• **Work to do**
Can you find every line in the records that contains the string "rangeI" and copy each of those lines out?

(Dataset excerpts)
▶

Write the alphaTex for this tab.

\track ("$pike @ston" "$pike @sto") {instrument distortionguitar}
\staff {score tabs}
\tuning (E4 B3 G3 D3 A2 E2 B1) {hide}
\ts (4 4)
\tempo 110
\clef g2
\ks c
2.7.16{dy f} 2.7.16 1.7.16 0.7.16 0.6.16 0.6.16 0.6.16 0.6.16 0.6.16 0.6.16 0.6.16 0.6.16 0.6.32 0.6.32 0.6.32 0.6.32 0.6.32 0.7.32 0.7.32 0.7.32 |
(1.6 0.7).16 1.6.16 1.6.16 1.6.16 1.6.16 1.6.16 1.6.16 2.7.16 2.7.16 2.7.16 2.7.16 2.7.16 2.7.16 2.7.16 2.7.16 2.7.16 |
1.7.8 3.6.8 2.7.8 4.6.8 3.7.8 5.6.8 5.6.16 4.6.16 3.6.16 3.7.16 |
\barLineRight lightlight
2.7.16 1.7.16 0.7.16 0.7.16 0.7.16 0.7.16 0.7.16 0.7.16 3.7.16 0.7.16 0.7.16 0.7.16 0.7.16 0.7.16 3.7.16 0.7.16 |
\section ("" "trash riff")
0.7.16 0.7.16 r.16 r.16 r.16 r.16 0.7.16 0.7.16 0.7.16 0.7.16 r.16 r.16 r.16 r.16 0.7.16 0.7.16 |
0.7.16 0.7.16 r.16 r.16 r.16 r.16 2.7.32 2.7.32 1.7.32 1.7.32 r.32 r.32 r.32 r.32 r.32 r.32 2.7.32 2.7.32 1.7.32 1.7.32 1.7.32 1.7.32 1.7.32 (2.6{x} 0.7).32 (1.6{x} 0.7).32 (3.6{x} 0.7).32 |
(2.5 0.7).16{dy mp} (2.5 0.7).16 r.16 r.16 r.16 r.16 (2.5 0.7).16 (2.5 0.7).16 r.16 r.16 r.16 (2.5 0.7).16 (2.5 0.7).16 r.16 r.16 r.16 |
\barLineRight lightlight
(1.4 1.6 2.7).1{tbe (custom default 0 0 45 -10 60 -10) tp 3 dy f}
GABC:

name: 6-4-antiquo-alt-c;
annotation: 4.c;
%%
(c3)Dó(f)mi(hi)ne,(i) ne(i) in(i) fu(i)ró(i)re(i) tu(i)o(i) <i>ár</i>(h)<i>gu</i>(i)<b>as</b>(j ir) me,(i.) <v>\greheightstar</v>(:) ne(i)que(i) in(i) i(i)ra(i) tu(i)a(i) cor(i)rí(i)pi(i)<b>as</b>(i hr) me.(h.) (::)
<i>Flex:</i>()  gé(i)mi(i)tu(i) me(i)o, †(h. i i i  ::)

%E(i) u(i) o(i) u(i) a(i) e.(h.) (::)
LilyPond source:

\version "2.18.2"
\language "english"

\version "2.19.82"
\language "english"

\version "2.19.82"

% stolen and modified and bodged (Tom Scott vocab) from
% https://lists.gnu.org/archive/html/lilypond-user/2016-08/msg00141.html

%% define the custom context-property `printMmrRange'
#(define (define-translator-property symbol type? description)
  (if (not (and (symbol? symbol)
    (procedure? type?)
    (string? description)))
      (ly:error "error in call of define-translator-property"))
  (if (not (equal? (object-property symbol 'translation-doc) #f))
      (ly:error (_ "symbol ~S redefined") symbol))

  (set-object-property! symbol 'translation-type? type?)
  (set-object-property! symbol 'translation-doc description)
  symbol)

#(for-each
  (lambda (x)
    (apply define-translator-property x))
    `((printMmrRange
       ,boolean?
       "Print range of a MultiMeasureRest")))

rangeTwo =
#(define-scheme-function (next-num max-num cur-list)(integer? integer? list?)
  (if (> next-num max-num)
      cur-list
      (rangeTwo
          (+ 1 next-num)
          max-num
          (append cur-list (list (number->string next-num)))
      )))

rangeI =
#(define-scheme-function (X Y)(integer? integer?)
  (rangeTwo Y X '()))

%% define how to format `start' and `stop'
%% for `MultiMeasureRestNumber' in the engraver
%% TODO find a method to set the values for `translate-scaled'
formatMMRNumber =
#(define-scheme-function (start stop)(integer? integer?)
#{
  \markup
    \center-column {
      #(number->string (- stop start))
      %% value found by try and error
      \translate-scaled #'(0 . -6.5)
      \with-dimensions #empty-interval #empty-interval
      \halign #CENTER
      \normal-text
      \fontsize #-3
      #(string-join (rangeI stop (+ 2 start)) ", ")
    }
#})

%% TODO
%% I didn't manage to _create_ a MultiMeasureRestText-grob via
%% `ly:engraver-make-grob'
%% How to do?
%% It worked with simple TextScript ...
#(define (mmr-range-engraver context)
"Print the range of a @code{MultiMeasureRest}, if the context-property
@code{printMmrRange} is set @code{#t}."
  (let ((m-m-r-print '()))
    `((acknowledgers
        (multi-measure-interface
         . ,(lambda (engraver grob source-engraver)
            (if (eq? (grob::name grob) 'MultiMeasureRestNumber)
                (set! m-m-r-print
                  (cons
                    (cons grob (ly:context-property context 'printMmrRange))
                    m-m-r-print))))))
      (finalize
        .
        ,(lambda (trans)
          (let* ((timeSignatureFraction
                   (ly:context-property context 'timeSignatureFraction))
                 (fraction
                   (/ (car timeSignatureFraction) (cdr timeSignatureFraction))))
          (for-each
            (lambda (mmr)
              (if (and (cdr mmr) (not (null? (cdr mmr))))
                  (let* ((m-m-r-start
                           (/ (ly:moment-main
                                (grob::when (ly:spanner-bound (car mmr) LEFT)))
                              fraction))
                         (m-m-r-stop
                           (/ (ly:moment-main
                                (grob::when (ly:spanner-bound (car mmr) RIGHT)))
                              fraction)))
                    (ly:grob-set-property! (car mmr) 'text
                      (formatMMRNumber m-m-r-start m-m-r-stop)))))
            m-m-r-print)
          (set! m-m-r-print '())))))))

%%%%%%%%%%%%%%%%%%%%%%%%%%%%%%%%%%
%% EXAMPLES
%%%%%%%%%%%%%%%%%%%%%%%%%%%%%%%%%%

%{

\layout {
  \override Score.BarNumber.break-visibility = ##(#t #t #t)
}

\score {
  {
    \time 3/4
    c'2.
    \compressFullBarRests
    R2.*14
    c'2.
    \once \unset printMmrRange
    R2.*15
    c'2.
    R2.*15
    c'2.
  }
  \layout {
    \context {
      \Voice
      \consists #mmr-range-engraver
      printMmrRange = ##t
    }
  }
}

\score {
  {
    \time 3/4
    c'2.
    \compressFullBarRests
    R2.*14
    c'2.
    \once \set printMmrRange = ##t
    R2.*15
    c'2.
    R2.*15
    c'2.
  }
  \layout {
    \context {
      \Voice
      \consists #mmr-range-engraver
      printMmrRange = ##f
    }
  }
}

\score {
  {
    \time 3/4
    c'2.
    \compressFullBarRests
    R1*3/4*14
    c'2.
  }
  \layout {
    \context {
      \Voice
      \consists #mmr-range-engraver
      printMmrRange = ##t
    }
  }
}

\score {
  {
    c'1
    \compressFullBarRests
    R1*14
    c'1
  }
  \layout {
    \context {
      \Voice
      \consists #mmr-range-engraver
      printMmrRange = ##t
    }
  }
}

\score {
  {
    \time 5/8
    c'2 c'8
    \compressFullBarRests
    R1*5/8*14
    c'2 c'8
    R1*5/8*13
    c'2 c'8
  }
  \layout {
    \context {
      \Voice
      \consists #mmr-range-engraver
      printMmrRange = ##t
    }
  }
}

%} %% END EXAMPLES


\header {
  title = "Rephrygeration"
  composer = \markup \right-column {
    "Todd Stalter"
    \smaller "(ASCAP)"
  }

◀

• **Task response**
rangeI =
      #(string-join (rangeI stop (+ 2 start)) ", ")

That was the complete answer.